Bugatti de 1936, Andy Warhol, Lalique
Segundo o diretor-geral do Guggenheim Bilbau, a pandemia e a guerra na Ucrânia criaram obstáculos à concretização da mostra, fazendo deste “um dos projetos mais complexos” de sempre do museu. Celebra-se aqui a “dimensão artística” e o “carácter escultórico” dos automóveis, diz Juan Ignacio Vidarte, prevendo que “Motion: Autos, Art, Arquitecture” seja um dos grandes êxitos do ano, ideal para assinalar os 25 anos da instituição. À partida não vai circular por outros espaços, pelo que a oportunidade é mesmo única.
Piscando o olho aos admiradores das máquinas e também àqueles que procuram os museus para verem obras de arte mais convencionais, os carros surgem em conjugação com pintura, escultura, fotografia e desenho de nomes consagrados. David Hockney, Andy Warhol, Robert Indiana, Brancusi, Marinetti, Lalique, Sonia Delaunay, tantos outros. Há ainda a “experiência sonora imersiva” com registos áudio de motores, da responsabilidade da marca alemã Sennheiser e do antigo baterista dos Pink Floyd, Nick Mason.
O visitante encontra seis núcleos que resumem períodos históricos ou sequências lógicas. Despontam 38 automóveis, incluindo o primeiro da história, criado em 1886 por Karl Benz, mas também o Ford T de 1914, o Bugatti 57SC Atlantic de 1936, um Cadillac Eldorado Biarritz de 1959, o Mini, o Renault 4, um Jaguar E-Type de 1963 ou o Aston Martin DB5 James Bond de 1964.

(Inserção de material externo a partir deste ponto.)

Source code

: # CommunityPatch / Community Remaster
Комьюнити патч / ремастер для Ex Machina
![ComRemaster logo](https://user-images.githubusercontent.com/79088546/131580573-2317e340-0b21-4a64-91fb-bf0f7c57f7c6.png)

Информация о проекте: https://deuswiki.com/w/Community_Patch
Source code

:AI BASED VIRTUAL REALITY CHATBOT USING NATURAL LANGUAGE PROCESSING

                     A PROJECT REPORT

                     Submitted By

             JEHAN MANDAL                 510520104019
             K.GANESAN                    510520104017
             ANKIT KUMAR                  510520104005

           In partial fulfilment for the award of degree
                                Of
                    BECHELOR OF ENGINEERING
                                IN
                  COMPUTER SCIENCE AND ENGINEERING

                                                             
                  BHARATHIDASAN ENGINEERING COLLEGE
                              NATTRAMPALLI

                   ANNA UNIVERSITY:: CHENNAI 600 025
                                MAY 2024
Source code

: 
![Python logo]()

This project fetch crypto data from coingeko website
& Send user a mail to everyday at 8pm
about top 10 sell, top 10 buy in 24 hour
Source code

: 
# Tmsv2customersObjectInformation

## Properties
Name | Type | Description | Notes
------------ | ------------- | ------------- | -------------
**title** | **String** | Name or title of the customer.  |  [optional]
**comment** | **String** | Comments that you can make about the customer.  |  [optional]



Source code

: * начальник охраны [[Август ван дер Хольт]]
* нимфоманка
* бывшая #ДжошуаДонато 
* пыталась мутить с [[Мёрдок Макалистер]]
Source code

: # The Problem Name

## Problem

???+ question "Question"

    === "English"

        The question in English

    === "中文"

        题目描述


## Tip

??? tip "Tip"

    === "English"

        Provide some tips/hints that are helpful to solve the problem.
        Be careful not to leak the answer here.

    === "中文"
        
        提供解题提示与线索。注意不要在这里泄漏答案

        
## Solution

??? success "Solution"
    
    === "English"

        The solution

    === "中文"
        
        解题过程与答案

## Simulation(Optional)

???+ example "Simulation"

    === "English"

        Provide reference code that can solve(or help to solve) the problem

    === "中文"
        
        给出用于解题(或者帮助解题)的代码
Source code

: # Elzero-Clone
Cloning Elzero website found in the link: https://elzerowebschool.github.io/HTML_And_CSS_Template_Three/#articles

No núcleo “Future” surgem protótipos criados por alunos de 16 escolas de design de várias partes do mundo, que tentam dar resposta aos problemas da mobilidade atual, imaginando um futuro sem filas de trânsito, sem poluição, com veículos partilhados e cada vez mais autónomos. Há projetos da ArtCenter College of Design, da Califórnia; da Scuola del Design do Politécnico de Milão; da Universidade da Cidade do Cabo, etc.
Doenças, contaminações e fedores
A Norman Foster, na curadoria, juntaram-se Lekha Hileman Waitoller e Manuel Cirauqui, ambos do Guggenheim. Foi este último que guiou alguns jornalistas pela exposição. Ao referir-se ao núcleo “Beginnings”, sobre o início do “cavalo motorizado”, notou que nos primeiros 10 ou 20 anos a indústria não sabia ainda pelo que optar: se a eletricidade, o vapor ou os motores de combustão. Ainda nesta galeria destacou elementos que mostram a geopolítica dos carros, de como alemães, franceses, italianos e americanos se digladiaram no início do século XX pela liderança nos avanços técnicos nesta indústria, e sugeriu que foi a introdução do automóvel que salvou as cidades das doenças, contaminações e fedores provocados pela presença massiva de cavalos em ambiente urbano.
No núcleo “Sporting”, Manuel Cirauqui fez questão de afirmar que os carros de Fórmula 1 têm “zero design, porque buscam apenas a funcionalidade absoluta”. Apontou ainda na galeria ou núcleo “Visionaries” o Firebird I, de 1954, desenhado por Harley J. Earl e construído pela General Motors. Foi um protótipo com carroçaria em fibra de vidro e turbina a gás. Aliás, o primeiro do género a ser construído e criado nos EUA.
A exposição apela aos sentidos, ao gosto pelas artes visuais e pelo design, pela tecnologia e pelas engenharias. É uma viagem demorada por uma indústria que à velocidade da luz ganhou lugar central nas sociedades.